WRITTEN INSTRUCTION A
Write out the portion of the paper summary on short gamma-ray bursts below that begins with the words containing "Contribution" and ends with "face fundamental limitations.".

SOURCE TEXT
::::::

Exploring short gamma-ray bursts as gravitational-wave standard sirens
Samaya Nissanke, Daniel E. Holz, Scott A. Hughes, Neal Dalal, Jonathan, L. Sievers

TL;DR
This paper investigates the potential of using short gamma-ray bursts as standard sirens for measuring cosmic distances through gravitational-wave observations, highlighting limitations and methods to improve distance estimates.
Contribution
It introduces a Markov Chain Monte Carlo approach to assess how well GW observations of SHBs can determine distances, addressing previous overestimations and the impact of degeneracies.
Findings
Distance measurement accuracy is limited by degeneracy with source inclination.
Breaking degeneracy or sampling multiple sources can improve distance estimates.
Ground-based detectors can measure SHB distances but face fundamental limitations.

::::::

WRITTEN INSTRUCTION B
Give again the lines of the records below, starting with the line that contains "gray L-shape at (356, 73): moved 5 px right" and continuing through the end of the records. Leave the pictures out of your answer.

::::::

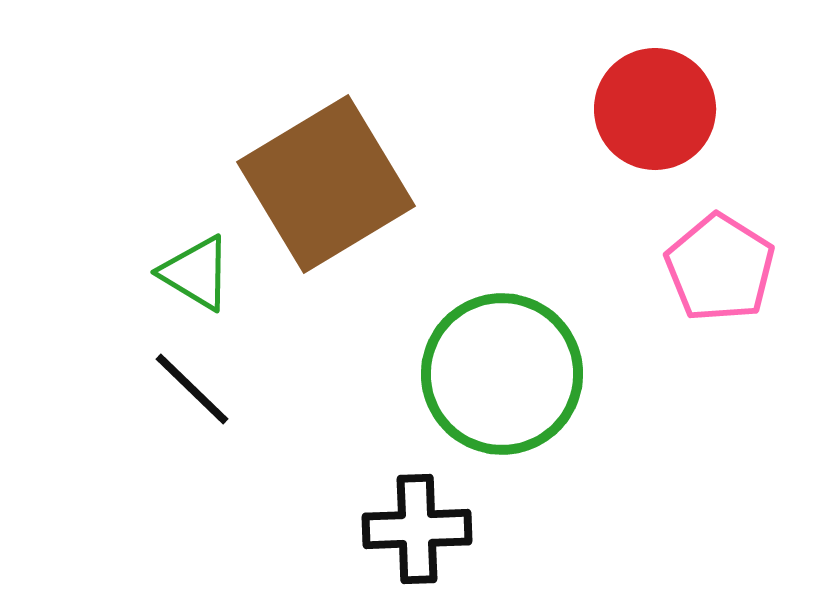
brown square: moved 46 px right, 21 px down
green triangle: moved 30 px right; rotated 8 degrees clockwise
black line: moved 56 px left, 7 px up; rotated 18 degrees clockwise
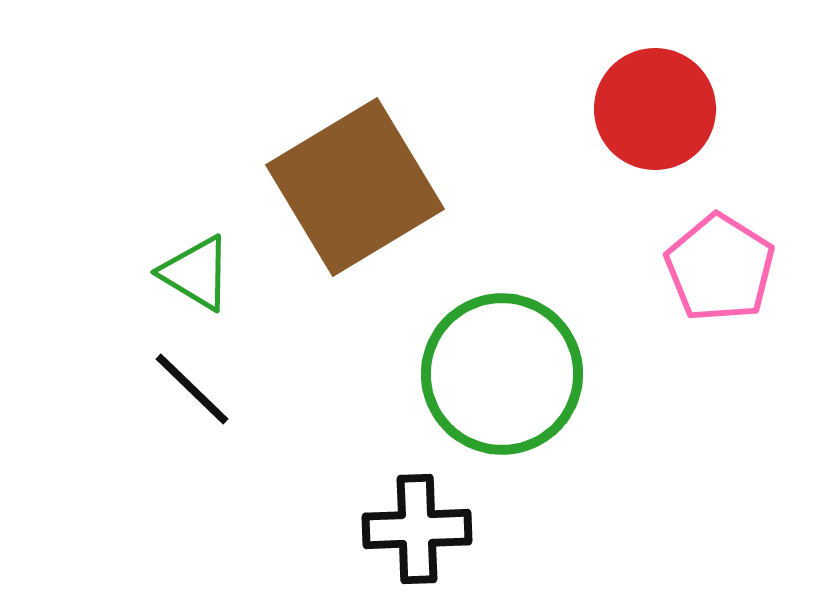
brown square: moved 29 px right, 3 px down
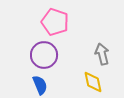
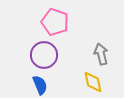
gray arrow: moved 1 px left
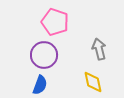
gray arrow: moved 2 px left, 5 px up
blue semicircle: rotated 42 degrees clockwise
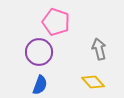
pink pentagon: moved 1 px right
purple circle: moved 5 px left, 3 px up
yellow diamond: rotated 30 degrees counterclockwise
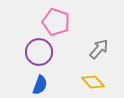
gray arrow: rotated 55 degrees clockwise
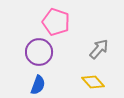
blue semicircle: moved 2 px left
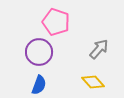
blue semicircle: moved 1 px right
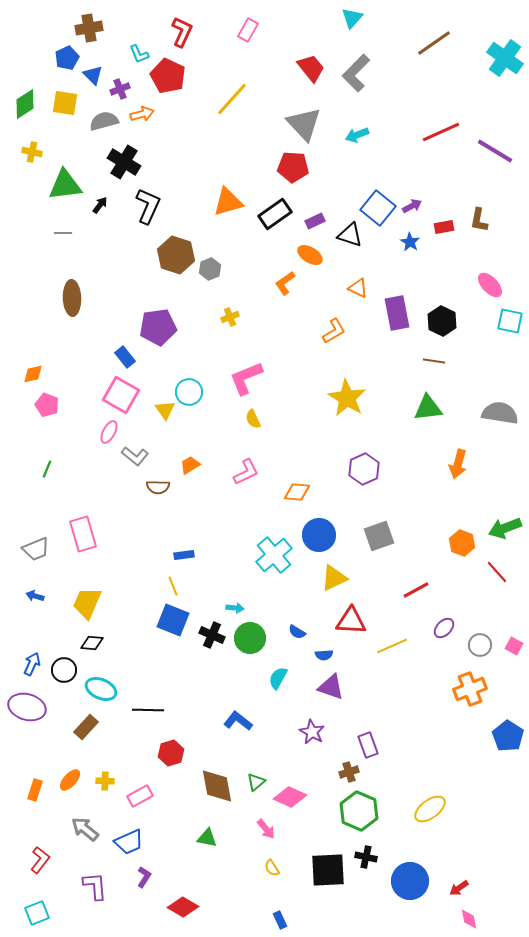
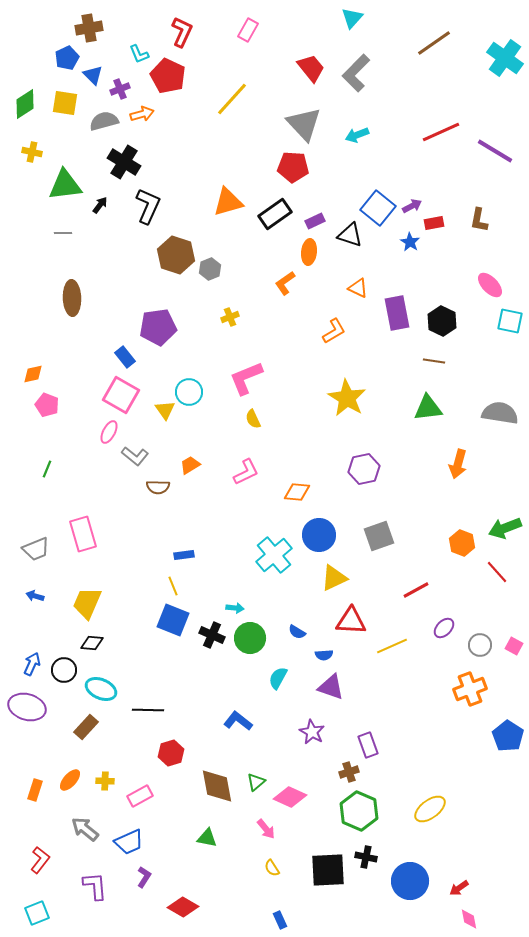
red rectangle at (444, 227): moved 10 px left, 4 px up
orange ellipse at (310, 255): moved 1 px left, 3 px up; rotated 65 degrees clockwise
purple hexagon at (364, 469): rotated 12 degrees clockwise
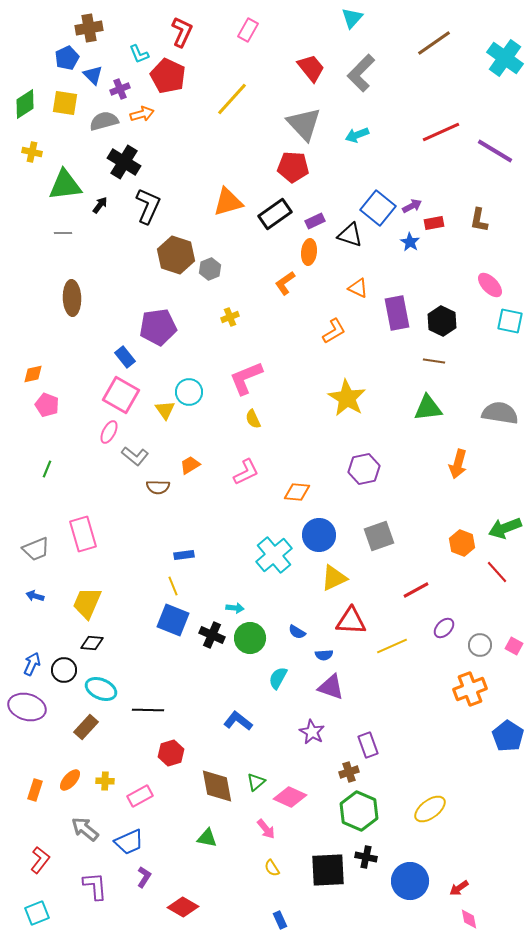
gray L-shape at (356, 73): moved 5 px right
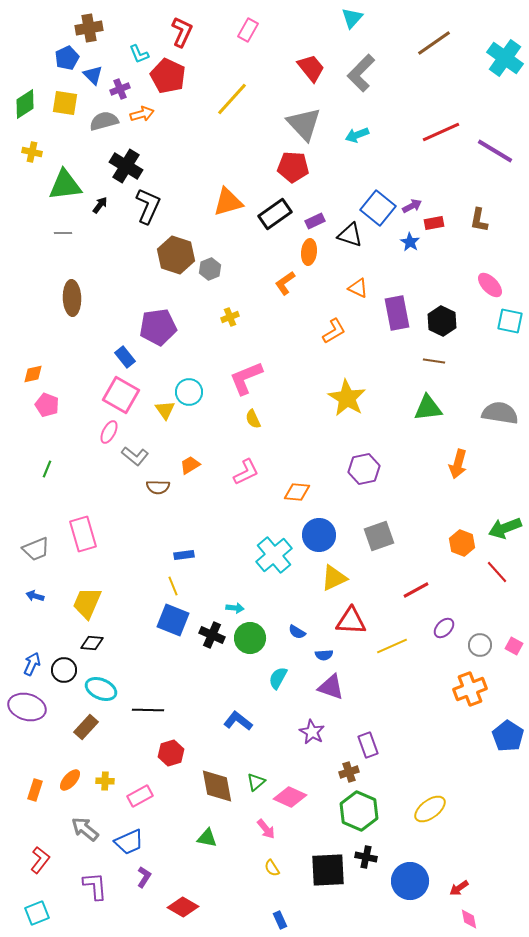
black cross at (124, 162): moved 2 px right, 4 px down
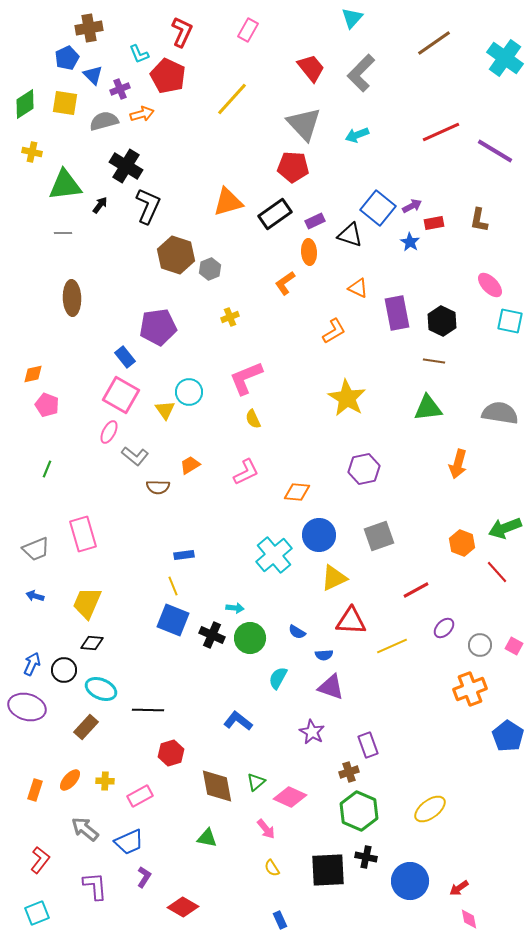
orange ellipse at (309, 252): rotated 10 degrees counterclockwise
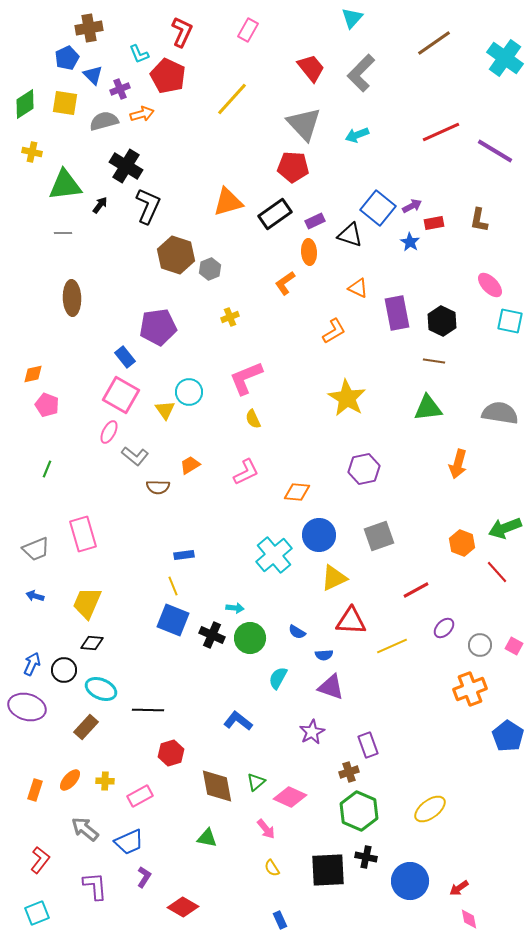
purple star at (312, 732): rotated 15 degrees clockwise
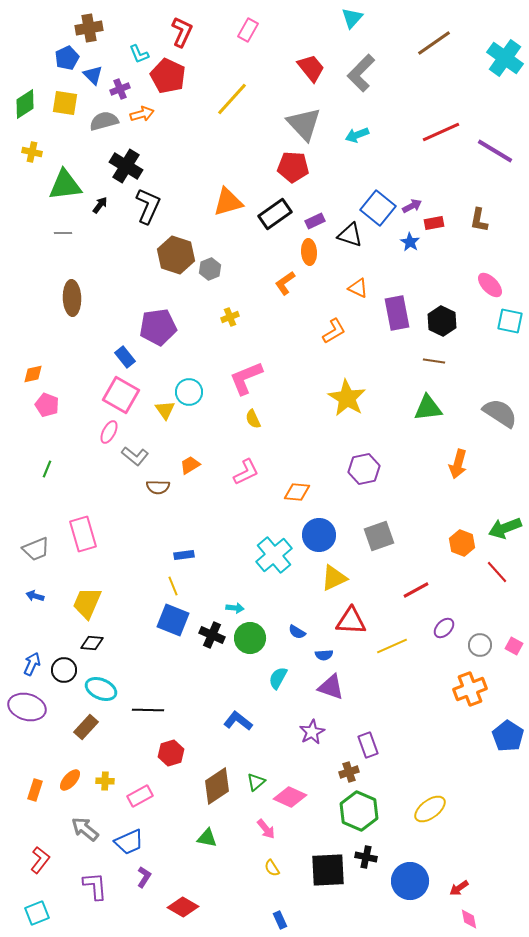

::::::

TASK OUTPUT A
Contribution
It introduces a Markov Chain Monte Carlo approach to assess how well GW observations of SHBs can determine distances, addressing previous overestimations and the impact of degeneracies.
Findings
Distance measurement accuracy is limited by degeneracy with source inclination.
Breaking degeneracy or sampling multiple sources can improve distance estimates.
Ground-based detectors can measure SHB distances but face fundamental limitations.

TASK OUTPUT B
gray L-shape at (356, 73): moved 5 px right
black cross at (124, 162): moved 2 px right, 4 px down
orange ellipse at (309, 252): rotated 10 degrees counterclockwise
purple star at (312, 732): rotated 15 degrees clockwise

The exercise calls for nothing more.